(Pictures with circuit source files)
━━━

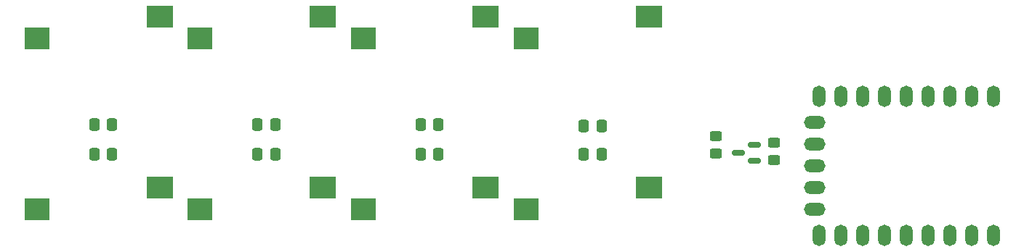
<source format=gbr>
%TF.GenerationSoftware,KiCad,Pcbnew,8.0.2*%
%TF.CreationDate,2024-06-01T03:16:02+02:00*%
%TF.ProjectId,Hellboard,48656c6c-626f-4617-9264-2e6b69636164,rev?*%
%TF.SameCoordinates,Original*%
%TF.FileFunction,Paste,Bot*%
%TF.FilePolarity,Positive*%
%FSLAX46Y46*%
G04 Gerber Fmt 4.6, Leading zero omitted, Abs format (unit mm)*
G04 Created by KiCad (PCBNEW 8.0.2) date 2024-06-01 03:16:02*
%MOMM*%
%LPD*%
G01*
G04 APERTURE LIST*
G04 Aperture macros list*
%AMRoundRect*
0 Rectangle with rounded corners*
0 $1 Rounding radius*
0 $2 $3 $4 $5 $6 $7 $8 $9 X,Y pos of 4 corners*
0 Add a 4 corners polygon primitive as box body*
4,1,4,$2,$3,$4,$5,$6,$7,$8,$9,$2,$3,0*
0 Add four circle primitives for the rounded corners*
1,1,$1+$1,$2,$3*
1,1,$1+$1,$4,$5*
1,1,$1+$1,$6,$7*
1,1,$1+$1,$8,$9*
0 Add four rect primitives between the rounded corners*
20,1,$1+$1,$2,$3,$4,$5,0*
20,1,$1+$1,$4,$5,$6,$7,0*
20,1,$1+$1,$6,$7,$8,$9,0*
20,1,$1+$1,$8,$9,$2,$3,0*%
G04 Aperture macros list end*
%ADD10R,3.085000X2.500000*%
%ADD11R,2.915000X2.500000*%
%ADD12RoundRect,0.250000X-0.337500X-0.475000X0.337500X-0.475000X0.337500X0.475000X-0.337500X0.475000X0*%
%ADD13O,1.500000X2.500000*%
%ADD14O,2.500000X1.500000*%
%ADD15RoundRect,0.250000X-0.450000X0.325000X-0.450000X-0.325000X0.450000X-0.325000X0.450000X0.325000X0*%
%ADD16RoundRect,0.150000X0.587500X0.150000X-0.587500X0.150000X-0.587500X-0.150000X0.587500X-0.150000X0*%
G04 APERTURE END LIST*
D10*
%TO.C,D6*%
X79807500Y-66920000D03*
D11*
X65507500Y-69460000D03*
%TD*%
D10*
%TO.C,D8*%
X117807500Y-66920000D03*
D11*
X103507500Y-69460000D03*
%TD*%
D10*
%TO.C,D1*%
X117807500Y-46920000D03*
D11*
X103507500Y-49460000D03*
%TD*%
D10*
%TO.C,D2*%
X98807500Y-46920000D03*
D11*
X84507500Y-49460000D03*
%TD*%
D10*
%TO.C,D3*%
X79807500Y-46920000D03*
D11*
X65507500Y-49460000D03*
%TD*%
D10*
%TO.C,D7*%
X98807500Y-66920000D03*
D11*
X84507500Y-69460000D03*
%TD*%
D10*
%TO.C,D4*%
X60807500Y-46920000D03*
D11*
X46507500Y-49460000D03*
%TD*%
D10*
%TO.C,D5*%
X60807500Y-66920000D03*
D11*
X46507500Y-69460000D03*
%TD*%
D12*
%TO.C,C5*%
X110212500Y-63000000D03*
X112287500Y-63000000D03*
%TD*%
%TO.C,C8*%
X53212500Y-63000000D03*
X55287500Y-63000000D03*
%TD*%
D13*
%TO.C,U1*%
X157950000Y-56250000D03*
X155410000Y-56250000D03*
X152870000Y-56250000D03*
X150330000Y-56250000D03*
X147790000Y-56250000D03*
X145250000Y-56250000D03*
X142710000Y-56250000D03*
X140170000Y-56250000D03*
X137630000Y-56250000D03*
D14*
X137130000Y-59290000D03*
X137130000Y-61830000D03*
X137130000Y-64370000D03*
X137130000Y-66910000D03*
X137130000Y-69450000D03*
D13*
X137630000Y-72490000D03*
X140170000Y-72490000D03*
X142710000Y-72490000D03*
X145250000Y-72490000D03*
X147790000Y-72490000D03*
X150330000Y-72490000D03*
X152870000Y-72490000D03*
X155410000Y-72490000D03*
X157950000Y-72490000D03*
%TD*%
D15*
%TO.C,R1*%
X125605000Y-60870000D03*
X125605000Y-62920000D03*
%TD*%
D12*
%TO.C,C1*%
X110212500Y-59750000D03*
X112287500Y-59750000D03*
%TD*%
D16*
%TO.C,Q1*%
X130105000Y-61870000D03*
X130105000Y-63770000D03*
X128230000Y-62820000D03*
%TD*%
D15*
%TO.C,R2*%
X132355000Y-61620000D03*
X132355000Y-63670000D03*
%TD*%
D12*
%TO.C,C3*%
X72212500Y-59500000D03*
X74287500Y-59500000D03*
%TD*%
%TO.C,C6*%
X91212500Y-63000000D03*
X93287500Y-63000000D03*
%TD*%
%TO.C,C2*%
X91212500Y-59500000D03*
X93287500Y-59500000D03*
%TD*%
%TO.C,C4*%
X53212500Y-59500000D03*
X55287500Y-59500000D03*
%TD*%
%TO.C,C7*%
X72212500Y-63000000D03*
X74287500Y-63000000D03*
%TD*%
M02*

</source>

━━━

Reproduce every record exactly; images stay out.

* **EXPECTED ANSWER**:
<source format=gbr>
%TF.GenerationSoftware,KiCad,Pcbnew,8.0.2*%
%TF.CreationDate,2024-06-01T03:16:02+02:00*%
%TF.ProjectId,Hellboard,48656c6c-626f-4617-9264-2e6b69636164,rev?*%
%TF.SameCoordinates,Original*%
%TF.FileFunction,Paste,Bot*%
%TF.FilePolarity,Positive*%
%FSLAX46Y46*%
G04 Gerber Fmt 4.6, Leading zero omitted, Abs format (unit mm)*
G04 Created by KiCad (PCBNEW 8.0.2) date 2024-06-01 03:16:02*
%MOMM*%
%LPD*%
G01*
G04 APERTURE LIST*
G04 Aperture macros list*
%AMRoundRect*
0 Rectangle with rounded corners*
0 $1 Rounding radius*
0 $2 $3 $4 $5 $6 $7 $8 $9 X,Y pos of 4 corners*
0 Add a 4 corners polygon primitive as box body*
4,1,4,$2,$3,$4,$5,$6,$7,$8,$9,$2,$3,0*
0 Add four circle primitives for the rounded corners*
1,1,$1+$1,$2,$3*
1,1,$1+$1,$4,$5*
1,1,$1+$1,$6,$7*
1,1,$1+$1,$8,$9*
0 Add four rect primitives between the rounded corners*
20,1,$1+$1,$2,$3,$4,$5,0*
20,1,$1+$1,$4,$5,$6,$7,0*
20,1,$1+$1,$6,$7,$8,$9,0*
20,1,$1+$1,$8,$9,$2,$3,0*%
G04 Aperture macros list end*
%ADD10R,3.085000X2.500000*%
%ADD11R,2.915000X2.500000*%
%ADD12RoundRect,0.250000X-0.337500X-0.475000X0.337500X-0.475000X0.337500X0.475000X-0.337500X0.475000X0*%
%ADD13O,1.500000X2.500000*%
%ADD14O,2.500000X1.500000*%
%ADD15RoundRect,0.250000X-0.450000X0.325000X-0.450000X-0.325000X0.450000X-0.325000X0.450000X0.325000X0*%
%ADD16RoundRect,0.150000X0.587500X0.150000X-0.587500X0.150000X-0.587500X-0.150000X0.587500X-0.150000X0*%
G04 APERTURE END LIST*
D10*
%TO.C,D6*%
X79807500Y-66920000D03*
D11*
X65507500Y-69460000D03*
%TD*%
D10*
%TO.C,D8*%
X117807500Y-66920000D03*
D11*
X103507500Y-69460000D03*
%TD*%
D10*
%TO.C,D1*%
X117807500Y-46920000D03*
D11*
X103507500Y-49460000D03*
%TD*%
D10*
%TO.C,D2*%
X98807500Y-46920000D03*
D11*
X84507500Y-49460000D03*
%TD*%
D10*
%TO.C,D3*%
X79807500Y-46920000D03*
D11*
X65507500Y-49460000D03*
%TD*%
D10*
%TO.C,D7*%
X98807500Y-66920000D03*
D11*
X84507500Y-69460000D03*
%TD*%
D10*
%TO.C,D4*%
X60807500Y-46920000D03*
D11*
X46507500Y-49460000D03*
%TD*%
D10*
%TO.C,D5*%
X60807500Y-66920000D03*
D11*
X46507500Y-69460000D03*
%TD*%
D12*
%TO.C,C5*%
X110212500Y-63000000D03*
X112287500Y-63000000D03*
%TD*%
%TO.C,C8*%
X53212500Y-63000000D03*
X55287500Y-63000000D03*
%TD*%
D13*
%TO.C,U1*%
X157950000Y-56250000D03*
X155410000Y-56250000D03*
X152870000Y-56250000D03*
X150330000Y-56250000D03*
X147790000Y-56250000D03*
X145250000Y-56250000D03*
X142710000Y-56250000D03*
X140170000Y-56250000D03*
X137630000Y-56250000D03*
D14*
X137130000Y-59290000D03*
X137130000Y-61830000D03*
X137130000Y-64370000D03*
X137130000Y-66910000D03*
X137130000Y-69450000D03*
D13*
X137630000Y-72490000D03*
X140170000Y-72490000D03*
X142710000Y-72490000D03*
X145250000Y-72490000D03*
X147790000Y-72490000D03*
X150330000Y-72490000D03*
X152870000Y-72490000D03*
X155410000Y-72490000D03*
X157950000Y-72490000D03*
%TD*%
D15*
%TO.C,R1*%
X125605000Y-60870000D03*
X125605000Y-62920000D03*
%TD*%
D12*
%TO.C,C1*%
X110212500Y-59750000D03*
X112287500Y-59750000D03*
%TD*%
D16*
%TO.C,Q1*%
X130105000Y-61870000D03*
X130105000Y-63770000D03*
X128230000Y-62820000D03*
%TD*%
D15*
%TO.C,R2*%
X132355000Y-61620000D03*
X132355000Y-63670000D03*
%TD*%
D12*
%TO.C,C3*%
X72212500Y-59500000D03*
X74287500Y-59500000D03*
%TD*%
%TO.C,C6*%
X91212500Y-63000000D03*
X93287500Y-63000000D03*
%TD*%
%TO.C,C2*%
X91212500Y-59500000D03*
X93287500Y-59500000D03*
%TD*%
%TO.C,C4*%
X53212500Y-59500000D03*
X55287500Y-59500000D03*
%TD*%
%TO.C,C7*%
X72212500Y-63000000D03*
X74287500Y-63000000D03*
%TD*%
M02*

</source>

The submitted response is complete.